» **What you have to do**:
Reproduce the stretch of the stabilizer forum thread from "## 3Dblackncamo (Jul" through "(May 31, 2002)", substituting "different stabilizer" for "doinker fatty".
:: Selected excerpt
RI Max posted November 9th, 2009, 03:31 AM 


Hi B-Stinger shooters. I sure appreciate all the support and a lot of exciting news is going to be released over the next couple months. Just to clarify a few points. I am more than happy to make arrangements with the right shooters to supply them as a shooter with free stabilization product. It is true that some of the best shooters in the world have chosen to pay for product, while some have wanted to trade, while others have received free product. I am not opposed to the right shooters getting paid to shoot product. If a class person like a Jesse or a Reo goes out and breaks records and wins world and national titles and drives business to their manufacturers, why shouldn't a manufacturer try to compensate their shooters appropriately? I certainly want to be able to compensate shooter financially when possible. Right now however, we are a growing company increasing inventory to handle growth and developing new products.


----------



## 3Dblackncamo (Jul 22, 2009)

DB i guess most serious 3D shooters know matt varnes, well i have shot with him 2 times in open b and he dont shoot a b stinger he uses a doinker fatty! b stingers are something new but as someone previously said it wont shoot your bow for you and that is what most people are looking for!


----------



## Daniel Boone (May 31, 2002)

*Matt*



3Dblackncamo said:


> DB i guess most serious 3D shooters know matt varnes, well i have shot with him 2 times in open b and he dont shoot a b stinger he uses a doinker fatty! b stingers are something new but as someone previously said it wont shoot your bow for you and that is what most people are looking for!
::::
:: Extracted information
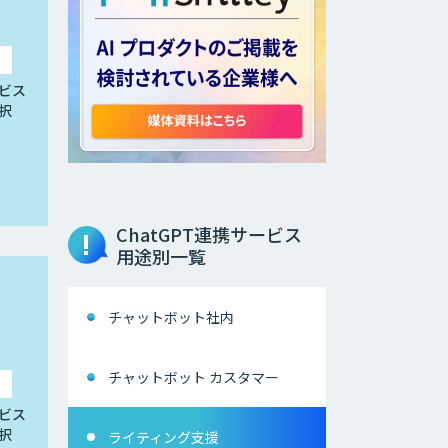
ビス
択
ChatGPT連携サービス
用途別一覧
チャットボット社内
チャットボット カスタマー
ビス
択
ライティング支援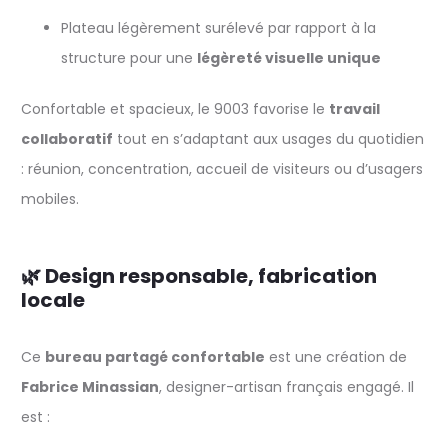
Plateau légèrement surélevé par rapport à la
structure pour une
légèreté visuelle unique
Confortable et spacieux, le 9003 favorise le
travail
collaboratif
tout en s’adaptant aux usages du quotidien
: réunion, concentration, accueil de visiteurs ou d’usagers
mobiles.
🌿 Design responsable, fabrication
locale
Ce
bureau partagé confortable
est une création de
Fabrice Minassian
, designer-artisan français engagé. Il
est :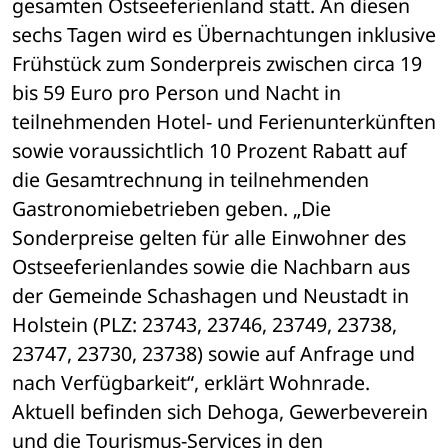
gesamten Ostseeferienland statt. An diesen 
sechs Tagen wird es Übernachtungen inklusive 
Frühstück zum Sonderpreis zwischen circa 19 
bis 59 Euro pro Person und Nacht in 
teilnehmenden Hotel- und Ferienunterkünften 
sowie voraussichtlich 10 Prozent Rabatt auf 
die Gesamtrechnung in teilnehmenden 
Gastronomiebetrieben geben. „Die 
Sonderpreise gelten für alle Einwohner des 
Ostseeferienlandes sowie die Nachbarn aus 
der Gemeinde Schashagen und Neustadt in 
Holstein (PLZ: 23743, 23746, 23749, 23738, 
23747, 23730, 23738) sowie auf Anfrage und 
nach Verfügbarkeit“, erklärt Wohnrade. 
Aktuell befinden sich Dehoga, Gewerbeverein 
und die Tourismus-Services in den 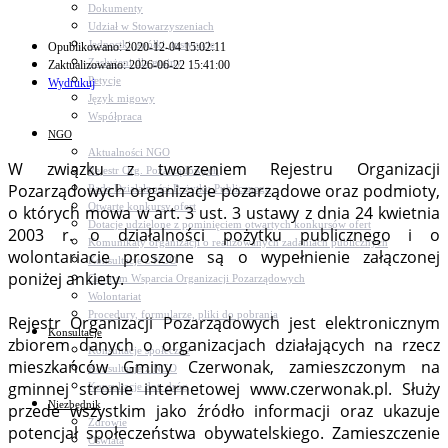
Dokumenty
Udział w Stowarzyszeniach
Jednostki, spółki, instytucje
Opublikowano: 2020-12-04 15:02:11
Zasłużeni dla gminy
Zaktualizowano: 2026-06-22 15:41:00
Petycje
Wydrukuj
Język migowy
Współpraca
NGO
Aktualności NGO
W związku z tworzeniem Rejestru Organizacji
Rejestr Org. Pozarządowych
Pozarządowych organizacje pozarządowe oraz podmioty,
Rada Działalności Pożytku Publicznego
Otwarte konkursy ofert
o których mowa w art. 3 ust. 3 ustawy z dnia 24 kwietnia
Dotacje udzielone z pominięciem otwartych konkursów ofert
2003 r. o działalności pożytku publicznego i o
Komunikaty organizacji o realizowanych zadaniach publicznych
wolontariacie proszone są o wypełnienie załączonej
Konsultacje z NGO
poniżej ankiety.
Centrum Wsparcia Organizacji Pozarządowych
Wolontariat
Procedury, formularze, pliki do pobrania
Rejestr Organizacji Pozarządowych jest elektronicznym
Konsultacje
zbiorem danych o organizacjach działających na rzecz
Konsultacje społeczne
mieszkańców Gminy Czerwonak, zamieszczonym na
Konsultacje z NGO
gminnej stronie internetowej www.czerwonak.pl. Służy
Konsultacje dot. dróg
Niezbędnik
przede wszystkim jako źródło informacji oraz ukazuje
Zdrowie
potencjał społeczeństwa obywatelskiego. Zamieszczenie
Oświata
::::
» **Exercise answer**:
## 3Dblackncamo (Jul 22, 2009)

DB i guess most serious 3D shooters know matt varnes, well i have shot with him 2 times in open b and he dont shoot a b stinger he uses a different stabilizer! b stingers are something new but as someone previously said it wont shoot your bow for you and that is what most people are looking for!


----------



## Daniel Boone (May 31, 2002)